May 25: During a visit to the Holy Land, Pope Francis makes an unscheduled stop to pray for peace before a controversial separation wall built by Israel over Palestinian protests on West Bank land. Later the same day, in Jerusalem, the pope meets with Ecumenical Patriarch Bartholomew of Constantinople, considered first among equals by Orthodox bishops, half a century after a historic encounter there between their predecessors.
June 8: At an interreligious ceremony in the Vatican Gardens, Pope Francis prays for peace in the Holy Land alongside Israeli President Shimon Peres and Palestinian President Mahmoud Abbas.
June 21: Celebrating Mass in a crime-ridden region of southern Italy, Pope Francis says members of the Mafia have excommunicated themselves from the church.
June 27: The Vatican announces it laicized a former papal ambassador, Jozef Wesolowski, and announces a Vatican criminal investigation against him on charges that he sexually abused minors in the Dominican Republic.
July 7: Pope Francis meets for the first time with survivors of clerical sexual abuse, spending more than three hours in private with them.
July 9: The Vatican announces formation of a committee to look for ways to increase collaboration and cut costs within the Vatican's communications apparatus.

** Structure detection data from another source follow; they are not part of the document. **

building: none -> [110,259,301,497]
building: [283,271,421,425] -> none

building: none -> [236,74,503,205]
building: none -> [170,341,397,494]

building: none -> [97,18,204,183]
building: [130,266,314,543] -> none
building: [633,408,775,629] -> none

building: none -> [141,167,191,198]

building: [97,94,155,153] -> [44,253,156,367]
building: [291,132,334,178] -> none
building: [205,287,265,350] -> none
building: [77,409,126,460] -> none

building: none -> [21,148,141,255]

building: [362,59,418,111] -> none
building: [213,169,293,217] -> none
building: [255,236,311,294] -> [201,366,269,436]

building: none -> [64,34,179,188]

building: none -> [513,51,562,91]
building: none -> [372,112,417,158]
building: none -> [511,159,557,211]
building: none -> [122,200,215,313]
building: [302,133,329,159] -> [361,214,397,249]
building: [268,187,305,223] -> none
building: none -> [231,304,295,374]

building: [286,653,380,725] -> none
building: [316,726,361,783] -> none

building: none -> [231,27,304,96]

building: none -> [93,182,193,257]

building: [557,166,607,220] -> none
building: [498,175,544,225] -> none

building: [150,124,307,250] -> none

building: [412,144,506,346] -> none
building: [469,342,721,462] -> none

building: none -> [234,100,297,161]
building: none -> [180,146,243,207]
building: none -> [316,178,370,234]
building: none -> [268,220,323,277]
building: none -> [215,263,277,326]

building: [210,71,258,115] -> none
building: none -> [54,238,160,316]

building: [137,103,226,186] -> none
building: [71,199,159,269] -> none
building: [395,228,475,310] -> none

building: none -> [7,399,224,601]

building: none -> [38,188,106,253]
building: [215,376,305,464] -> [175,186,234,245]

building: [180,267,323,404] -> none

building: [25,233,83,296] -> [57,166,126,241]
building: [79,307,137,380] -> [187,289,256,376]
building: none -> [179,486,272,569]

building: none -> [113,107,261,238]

Aug. 18: Pope Francis tells reporters on his return flight from South Korea that the use of force by a multinational coalition could be justified to stop "unjust aggressors" such as Islamic State militants in northeastern Iraq. He also says he would be willing to travel to the war zone if necessary to stop the violence.
Sept. 14: Pope Francis presides over the wedding of 20 couples, including some who have already had children or have lived together before marriage.
Sept. 20: The Vatican announces the formation of a special commission to streamline the process of granting marriage annulments.
Sept. 21: At a prayer service in Tirana, Albania, Pope Francis weeps at the testimony of victims of the country's former communist regime.
Sept. 23: Pope Francis names five women, a record number, to the International Theological Commission.
Sept. 25: Pope Francis removes the bishop of Ciudad del Este, Paraguay, for what the Vatican calls "serious pastoral reasons," including extended friction with his fellow Paraguayan bishops.
Oct. 6: Opening the first working session of the extraordinary Synod of Bishops on the family, Pope Francis urges participants to speak fearlessly and listen humbly during their discussions on the "pastoral challenges of the family."
Oct. 13: The synod's midterm report stirs controversy with remarkably conciliatory language toward people with ways of life contrary to Catholic teaching, including the divorced and civilly remarried, and those in same-sex unions and other nonmarital relationships.
Oct. 18: The family synod approves a final report emphasizing traditional Catholic teaching, but fails to reach consensus on especially controversial questions of Communion for the divorced and civilly remarried and the pastoral care of homosexual Catholics.
Oct. 19: Pope Francis beatifies Pope Paul VI, praising him as the "great helmsman" of the Second Vatican Council.
Oct. 23: Pope Francis calls for an end to life imprisonment, which he calls a "hidden death penalty."
Nov. 8: Pope Francis removes U.S. Cardinal Raymond Burke, 66, as head of the Vatican's highest court and names him to a largely ceremonial post for a chivalric religious order.
Nov. 17: Pope Francis tells an interreligious conference on traditional marriage that he will attend the World Meeting of Families in Philadelphia in September. In the same speech, he says preserving the family as an institution based on marriage between a man and a woman is not a political cause but a matter of "human ecology."
Nov. 25: Addressing European institutions in Strasbourg, France, Pope Francis says Europe has become a "grandmother, no longer fertile and vibrant" but "elderly and haggard," and he urges the continent to rediscover its religious roots.
Nov. 29: During a visit to Turkey, which includes meetings with Patriarch Bartholomew, Pope Francis prays alongside a senior Muslim cleric inside Istanbul's most famous mosque.
Dec. 11: The Vatican announces that Pope Francis will create an unspecified number of new cardinals Feb. 14.